La cellule (Long/Costes) La cellule

S imon et Anne formaient un couple heureux, sans histoires, comme il en existe beaucoup. Elle est trompettiste, lui chercheur dans un laboratoire. Or, un beau jour, Anne n'en peut plus de cette relation dans laquelle elle se sent très à l'étroit, étouffée. Elle décide donc de partir, laissant Simon, seul, face à sa folie.

Imaginée par le duo Fabienne Costes et Guillaume Long, La Cellule a l'apparence d'une très banale histoire de rupture. La différence vient du traitement volontairement "fantastique" souhaité par les auteurs. Ils ne cherchent pas tant à décrire les raisons qui ont conduit à cette décision brutale, qu'à relater la manière dont l'un des protagonistes évolue au fil du temps. Ils décrivent la lente agonie psychologique de Simon, qui n'arrive pas à faire face et semble perdu, privé ce cette moitié sur laquelle il pouvait s'appuyer pour avancer dans la vie.

Cet album laisse une impression mitigée. Ce sentiment est principalement dû à un découpage très confus où les transitions manquent de clarté, l'histoire passant d'un sujet à l'autre sans permettre d'en comprendre véritablement les raisons. L'usage de l'ellipse et du passage d'une séquence à l'autre sans tout montrer ne densifie pas le mystère ou l'intrigue. Au contraire, le manque de cohérence et de linéarité, a priori pas nécessaires, se fait sentir, voire regretter. Le comportement et le mode de raisonnement de Simon sont heurtés, le récit l'est aussi. Soit.

Mais les délires de Simon, trop surréalistes, nuisent au récit qui aurait gagné à miser sur plus de simplicité. Dès lors le personnage principal, ni drôle ni à plaindre, laisse indifférent. L'identification qui permet habituellement au lecteur de s'approprier le récit, de se sentir proche des évènements vécus par les protagonistes et éventuellement de trouver un écho dans sa propre existence, n'opère pas. Et le métier particulier de Simon (tout le monde n'est pas chercheur) ne semble y être pour rien.

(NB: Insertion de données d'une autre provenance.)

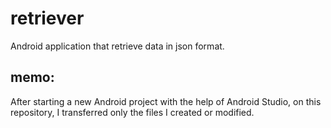 # retriever
Android application that retrieve data in json format.

## memo:
After starting a new Android project with the help of Android Studio, on this repository, I transferred only the files I created or modified.
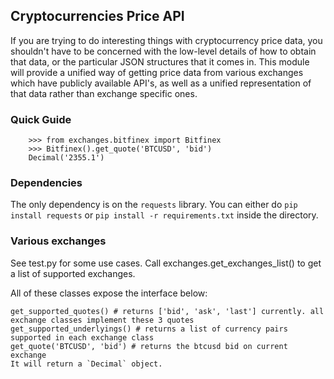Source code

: Cryptocurrencies Price API
----------------------------------------------------------------------

If you are trying to do interesting things with cryptocurrency price data,
you shouldn't have to be concerned with the low-level details of how
to obtain that data, or the particular JSON structures that it comes in.
This module will provide a unified way of getting price data from various
exchanges which have publicly available API's, as well as a unified
representation of that data rather than exchange specific ones.

### Quick Guide

        >>> from exchanges.bitfinex import Bitfinex
        >>> Bitfinex().get_quote('BTCUSD', 'bid')
        Decimal('2355.1')

### Dependencies

The only dependency is on the `requests` library. You can either
do `pip install requests` or `pip install -r requirements.txt` inside the
directory.

### Various exchanges

See test.py for some use cases. Call exchanges.get_exchanges_list() to get a list of supported exchanges.

All of these classes expose the interface below:

    get_supported_quotes() # returns ['bid', 'ask', 'last'] currently. all exchange classes implement these 3 quotes    
    get_supported_underlyings() # returns a list of currency pairs supported in each exchange class    
    get_quote('BTCUSD', 'bid') # returns the btcusd bid on current exchange
    It will return a `Decimal` object.

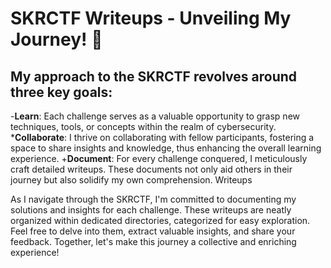 # SKRCTF Writeups - Unveiling My Journey! 🎉


My approach to the SKRCTF revolves around three key goals:
-------------------------------------------------------------------------------------------------------------------------------------------------------------------------------
-**Learn**: Each challenge serves as a valuable opportunity to grasp new techniques, tools, or concepts within the realm of cybersecurity.
***Collaborate**: I thrive on collaborating with fellow participants, fostering a space to share insights and knowledge, thus enhancing the overall learning experience.
+**Document**: For every challenge conquered, I meticulously craft detailed writeups. These documents not only aid others in their journey but also solidify my own comprehension.
Writeups

As I navigate through the SKRCTF, I'm committed to documenting my solutions and insights for each challenge. These writeups are neatly organized within dedicated directories, categorized for easy exploration. Feel free to delve into them, extract valuable insights, and share your feedback. Together, let's make this journey a collective and enriching experience!
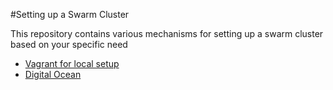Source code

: #Setting up a Swarm Cluster

This repository contains various mechanisms for setting up a swarm cluster based on your specific need

* [Vagrant for local setup](documentation/vagrant.md)
* [Digital Ocean](documentation/digital_ocean.md)

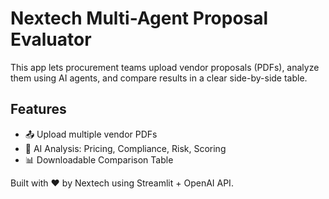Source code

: # Nextech Multi-Agent Proposal Evaluator

This app lets procurement teams upload vendor proposals (PDFs), analyze them using AI agents, and compare results in a clear side-by-side table.

## Features
- 📤 Upload multiple vendor PDFs
- 🧠 AI Analysis: Pricing, Compliance, Risk, Scoring
- 📊 Downloadable Comparison Table

Built with ❤️ by Nextech using Streamlit + OpenAI API.
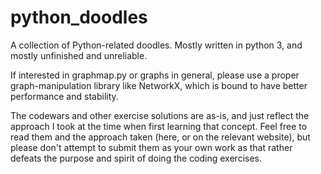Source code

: # python_doodles
A collection of Python-related doodles. Mostly written in python 3, and mostly unfinished and unreliable.

If interested in graphmap.py or graphs in general, please use a proper graph-manipulation library like NetworkX, which is bound to have better performance and stability.

The codewars and other exercise solutions are as-is, and just reflect the approach I took at the time when first learning that concept. Feel free to read them and the approach taken (here, or on the relevant website), but please don't attempt to submit them as your own work as that rather defeats the purpose and spirit of doing the coding exercises.

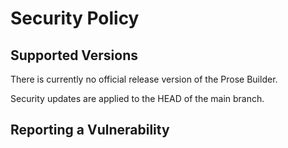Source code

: <!--
 * Copyright (C) 2022 Eclipse Foundation and others. 
 * 
 * This program and the accompanying materials are made available under the
 * terms of the Eclipse Public License v. 2.0 which is available at
 * http://www.eclipse.org/legal/epl-2.0.
 * 
 * SPDX-FileType: DOCUMENTATION
 * SPDX-FileCopyrightText: 2022 Eclipse Foundation
 * SPDX-License-Identifier: EPL-2.0
-->

# Security Policy

## Supported Versions

There is currently no official release version of the Prose Builder.

Security updates are applied to the HEAD of the main branch.

## Reporting a Vulnerability


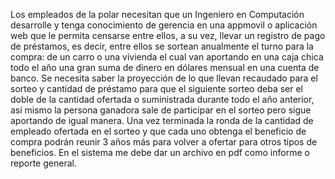 Los empleados de la polar necesitan que un Ingeniero en Computación  desarrolle y tenga conocimiento de gerencia  en una appmovil o aplicación web que le permita censarse entre ellos,  a su vez,  llevar un registro de pago de préstamos, es decir, entre ellos se sortean anualmente el turno para la compra:   de un carro o una vivienda  el cual van aportando en una caja chica todo el año una gran suma de dinero en dólares  mensual en una cuenta de banco. Se necesita saber la proyección  de lo que llevan recaudado para el sorteo y cantidad de préstamo para que el siguiente sorteo deba ser el doble de la cantidad ofertada o suministrada durante todo el año anterior, así mismo la persona ganadora sale de participar  en el sorteo pero sigue aportando de igual manera. Una vez terminada la ronda de la cantidad de empleado ofertada en el sorteo y que cada uno obtenga el beneficio de compra podrán reunir 3 años más para volver a ofertar para otros tipos de beneficios. En el sistema me debe dar un archivo en pdf como   informe o reporte general.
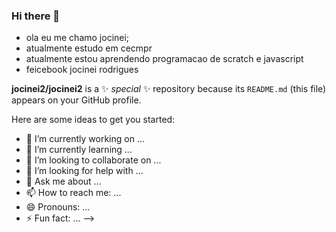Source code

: ### Hi there 👋
- ola eu me chamo jocinei;
- atualmente estudo em cecmpr
- atualmente estou aprendendo programacao de scratch e javascript 
- feicebook jocinei rodrigues 

**jocinei2/jocinei2** is a ✨ _special_ ✨ repository because its `README.md` (this file) appears on your GitHub profile.

Here are some ideas to get you started:

- 🔭 I’m currently working on ...
- 🌱 I’m currently learning ...
- 👯 I’m looking to collaborate on ...
- 🤔 I’m looking for help with ...
- 💬 Ask me about ...
- 📫 How to reach me: ...
- 😄 Pronouns: ...
- ⚡ Fun fact: ...
-->
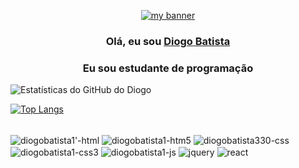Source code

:<p align="center">
  <a href="https://www.linkedin.com/in/diogo-batista1/" target="_blank" rel="noreferrer"><img src="https://user-images.githubusercontent.com/75489556/151947181-716dc6ad-6ed4-497b-bfc7-caf35e587915.png" alt="my banner"></a>
</p>

<h3 align="center">
Olá, eu sou <a href="https://www.linkedin.com/in/diogo-batista1/" target="_blank" rel="noreferrer">Diogo Batista</a>
</h3>
<h3 align="center">
    Eu sou estudante de programação
</h3>

![Estatísticas do GitHub do Diogo](https://github-readme-stats.vercel.app/api?username=diogobatista1&show_icons=true&theme=tokyonight)

[![Top Langs](https://github-readme-stats.vercel.app/api/top-langs/?username=diogobatista1&layout=compact)](https://github.com/diogobatista1/github-readme-stats)

<div style="display: inline_block"><br>
  <img align="center" alt="diogobatista1'-html"  src="https://img.shields.io/badge/HTML-239120?style=for-the-badge&logo=html5&logoColor=white">
  <img align="center" alt="diogobatista1-htm5"  src="https://img.shields.io/badge/HTML5-E34F26?style=for-the-badge&logo=html5&logoColor=white">
  <img align="center" alt="diogobatista330-css"  src="https://img.shields.io/badge/CSS-239120?&style=for-the-badge&logo=css3&logoColor=white">
  <img align="center" alt="diogobatista1-css3"  src="https://img.shields.io/badge/CSS3-1572B6?style=for-the-badge&logo=css3&logoColor=white">
  <img align="center" alt="diogobatista1-js"  src="https://img.shields.io/badge/JavaScript-F7DF1E?style=for-the-badge&logo=javascript&logoColor=black">
<img align="center" alt="jquery"  src="https://img.shields.io/badge/jQuery-0769AD?style=for-the-badge&logo=jquery&logoColor=white?color=red">
<img align="center" alt="react"  src="https://img.shields.io/badge/react-0769AD?style=for-the-badge&logo=react&logoColor=white">

</div>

Les choix graphiques de Guillaume Long pour illustrer ce qui est apparenté à un drame soufflent le chaud et le froid. Les pages plutôt banales alternent avec de véritables trouvailles visuelles comme cette double page où Simon est au balcon regardant Anne s'éloigner où le temps semble s'étirer de cases en cases. A noter également, quelques temps plus tard, la rencontre entre les deux avec un dialogue volontairement ordinaire où seules les tasses à café sont représentées. Ces deux exemples ne sont pas les seuls et ces idées audacieuses rythment l'ensemble de l'album. La mise en couleurs est à l'image du scénario, plutôt sombre pour illustrer la longue dépression de Simon.

Les auteurs ont pris le risque, pour aborder le sujet difficile de la séparation et de la dépression, de de faire cohabiter l'aspect dramatique avec une touche de fantastique. Le mélange est loin de convaincre et laisse plutôt indifférent tant il est facile de ne pas se sentir solidaire de Simon au moment de l'accompagner dans son naufrage affectif et intellectuel. D'ailleurs, parce qu'ils ne livrent pas toutes les clés au lecteur à l'approche d'un dénouement plus ou moins précipité, il est possible de se dire que les auteurs n'en demandaient peut-être pas tant.